[Start of Attachment]
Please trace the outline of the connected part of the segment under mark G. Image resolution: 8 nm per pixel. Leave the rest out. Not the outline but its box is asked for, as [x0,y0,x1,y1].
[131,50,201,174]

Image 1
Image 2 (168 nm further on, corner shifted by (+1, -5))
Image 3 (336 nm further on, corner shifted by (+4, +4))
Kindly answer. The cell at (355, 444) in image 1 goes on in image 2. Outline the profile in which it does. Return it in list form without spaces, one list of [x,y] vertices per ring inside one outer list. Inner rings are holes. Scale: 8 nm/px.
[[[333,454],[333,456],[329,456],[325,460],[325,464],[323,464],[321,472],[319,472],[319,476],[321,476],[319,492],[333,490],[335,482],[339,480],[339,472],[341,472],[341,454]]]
[End of Attachment]
[Start of Attachment]
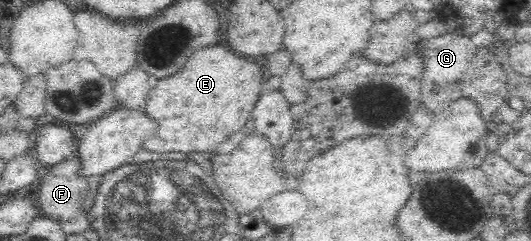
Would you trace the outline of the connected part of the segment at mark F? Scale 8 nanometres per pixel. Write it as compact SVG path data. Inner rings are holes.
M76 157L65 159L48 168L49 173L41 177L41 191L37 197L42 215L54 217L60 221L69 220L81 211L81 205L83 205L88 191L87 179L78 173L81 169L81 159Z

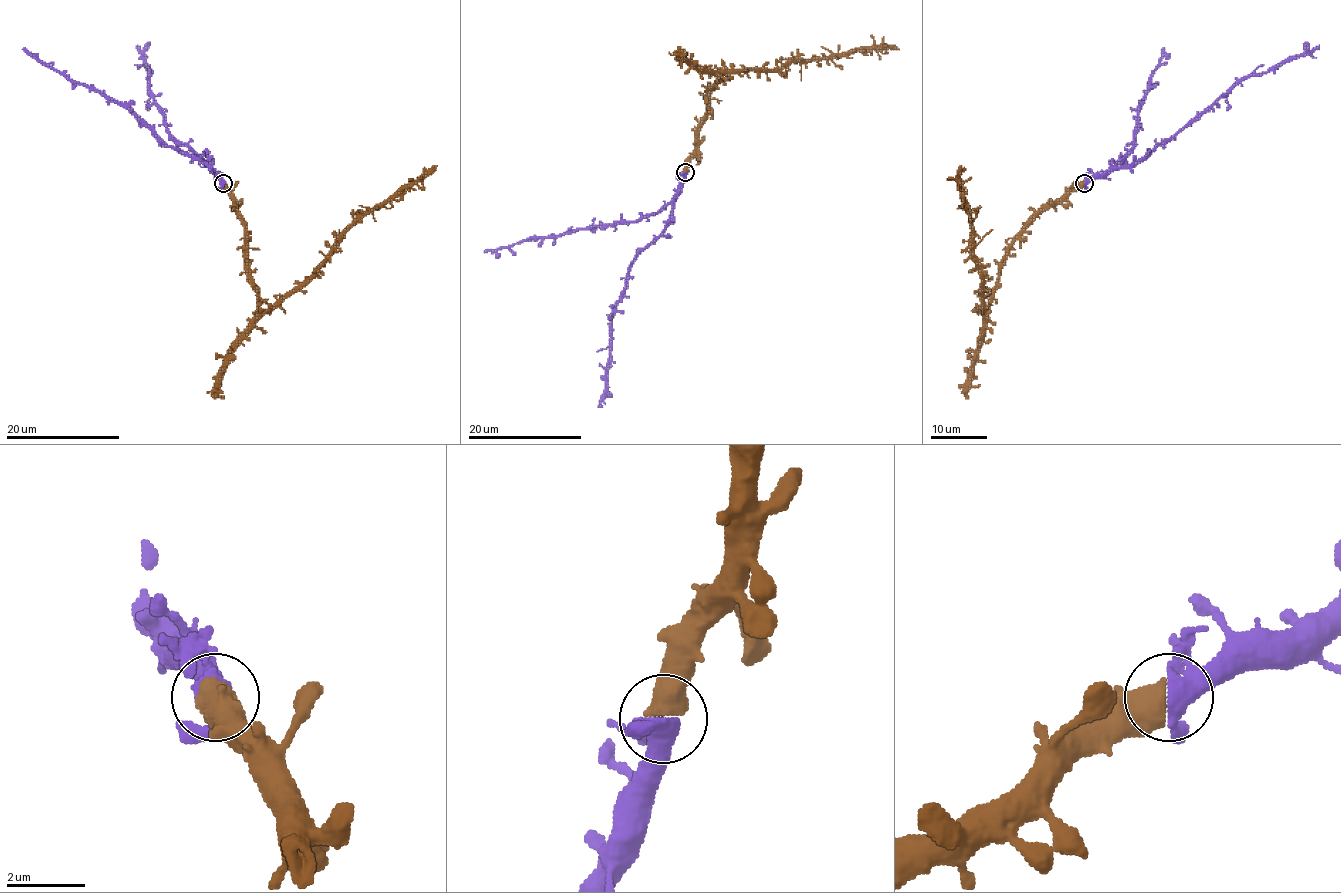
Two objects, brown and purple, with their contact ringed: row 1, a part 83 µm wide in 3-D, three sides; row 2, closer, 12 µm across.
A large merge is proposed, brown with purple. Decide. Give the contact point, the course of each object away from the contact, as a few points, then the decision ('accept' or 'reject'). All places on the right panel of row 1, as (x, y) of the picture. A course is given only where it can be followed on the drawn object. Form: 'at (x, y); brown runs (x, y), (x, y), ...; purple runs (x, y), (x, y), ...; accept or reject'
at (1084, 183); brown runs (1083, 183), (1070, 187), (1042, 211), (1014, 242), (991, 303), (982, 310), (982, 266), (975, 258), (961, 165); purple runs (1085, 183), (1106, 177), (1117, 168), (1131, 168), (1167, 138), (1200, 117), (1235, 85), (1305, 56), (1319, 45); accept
[End of Attachment]
Using the listing, say how many lines include the word "corner", and add nothing else.

2